Hakan Sarı, öğrencilerin sınav kaygısıyla mücadelesine ilişkin de şu bilgileri verdi: ”Sınavdan önce mutlaka iyi dinleneceğiniz bir zaman ayırın. Sınava çalışmış ve tüm konuları gözden geçirmiş olarak girin. Sınavdan önceki gece iyi uyuyun. Beslenmenize dikkat edin, az ya da çok veya farklı yiyecekler yemeyin. Kendinize güvenin. Dinlenmenizi ve rahatlamanızı sağlayacak faaliyetler yapın. Sizi üzecek ve kaygınızı artıracak olumsuz duygu ve düşüncelerden uzak durun.” Sınav başlamadan ve sınav sırasında öğrencilerin yapması gerekenler hakkında da bilgi veren Sarı, şunları kaydetti: ”Sınav başlamadan sormak istediğiniz bir durum varsa ya da ortamda sizi rahatsız eden bir durum varsa bunu sınav gözetmeninize bildirin. Sınav başlamadan gözetmenin uyarılarını dikkatle dinleyin, sınav kitapçığınızın adınıza düzenlenip düzenlenmediğini ve eksiksiz olup olmadığını kontrol edin. Sınav sırasında ise sadece sorulara odaklanın, başka bir şey asla düşünmeyin. Kendinize güvenin ve ’bu sınavı başaracağım’ gibi motive edici cümleler söyleyin. Soruları ve seçenekleri dikkatlice okuyun. Soru kökündeki ’değildir’ gibi olumsuz ifadelere dikkat edin. Soruyu okuduktan sonra seçeneklere geçin ve en doğru bulduğunuz seçeneği cevap kağıdına işaretleyin. Cevabınızı işaretlerken doğru soru ve doğru seçeneği işaretlediğinize emin olun ve kaydırma yapmayın. Bir soru üzerinde çok zaman harcamayın, başka bir soruya geçin eğer sonra süre kalırsa o soruya tekrar dönün. Sınavdan çabuk çıkmak için acele etmeyiniz, tüm soruları okuyun ve cevaplamaya çalışın. Sınav süresini verimli kullanın. Zaman zaman süreyi kontrol edin.” -Ailelerin görevleri- Sınava hazırlık sürecinde ailelere de birtakım görevler düştüğünü vurgulayan Sarı, şöyle devam etti: ”Aileler çocuklarını iyi tanımalı, yapabildikleri, yapamadıkları ve istekleri hakkında bilgi sahibi olmalılar. Çocuklarının öğrenme stilini tanımasına ve çalışma sistemini buna göre planlamalarına yardımcı olmalılar. Çocuklarına yönelik gerçekçi beklenti içinde, ulaşabileceği hedefler koymasında onlara yardımcı olmalılar.

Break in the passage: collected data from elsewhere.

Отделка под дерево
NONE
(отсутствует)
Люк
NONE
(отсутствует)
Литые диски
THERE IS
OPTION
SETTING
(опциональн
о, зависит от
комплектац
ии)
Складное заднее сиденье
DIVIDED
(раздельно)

Çocuklarının kendilerine güven duyması konusunda destek olması gereken aileler, planlı yaşaması ve zamanını iyi kullanması konusunda onlara yardımcı olmalılar. Çocuklarının geçmişteki başarısızlıklarını hatırlatmak yerine gelecekte başarılı olmasının yollarını birlikte aramalılar. Onların bedensel ve duygusal değişimlerine duyarlı olmalılar. Sınav konusunda sakin davranarak örnek, düzenli uyuması ve sağlıklı beslenmesi konusunda ise destek olmalılar. Aileler, çocuklarının sınava ilişkin duygu ve düşüncelerini ifade etmesini sağlamalı ve anlattıklarını dikkatle dinlemelidir.

Sınavın öğrencinin kişiliğini değerlendiren bir ölçü olmadığını benimsemeli ve benimsetmeliler. Sınavı bir tehdit unsuru olarak asla kullanmamalılar.”